Ziel der Übung:
Wandle alle Datensätze unten in eine nummerierte Liste um, mit einer Zeile pro Listenpunkt und ohne Leerzeilen.

===== Die Datensätze =====

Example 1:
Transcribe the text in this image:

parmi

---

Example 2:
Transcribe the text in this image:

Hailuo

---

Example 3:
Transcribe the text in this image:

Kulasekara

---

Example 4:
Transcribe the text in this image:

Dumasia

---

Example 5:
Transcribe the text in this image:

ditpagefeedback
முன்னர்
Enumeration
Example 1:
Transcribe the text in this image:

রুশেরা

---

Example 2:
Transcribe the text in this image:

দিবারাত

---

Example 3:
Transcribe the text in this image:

=====

Richtiges Ergebnis:
1. Example 1:
2. Transcribe the text in this image:
3. parmi
4. ---
5. Example 2:
6. Transcribe the text in this image:
7. Hailuo
8. ---
9. Example 3:
10. Transcribe the text in this image:
11. Kulasekara
12. ---
13. Example 4:
14. Transcribe the text in this image:
15. Dumasia
16. ---
17. Example 5:
18. Transcribe the text in this image:
19. ditpagefeedback
20. முன்னர்
21. Enumeration
22. Example 1:
23. Transcribe the text in this image:
24. রুশেরা
25. ---
26. Example 2:
27. Transcribe the text in this image:
28. দিবারাত
29. ---
30. Example 3:
31. Transcribe the text in this image:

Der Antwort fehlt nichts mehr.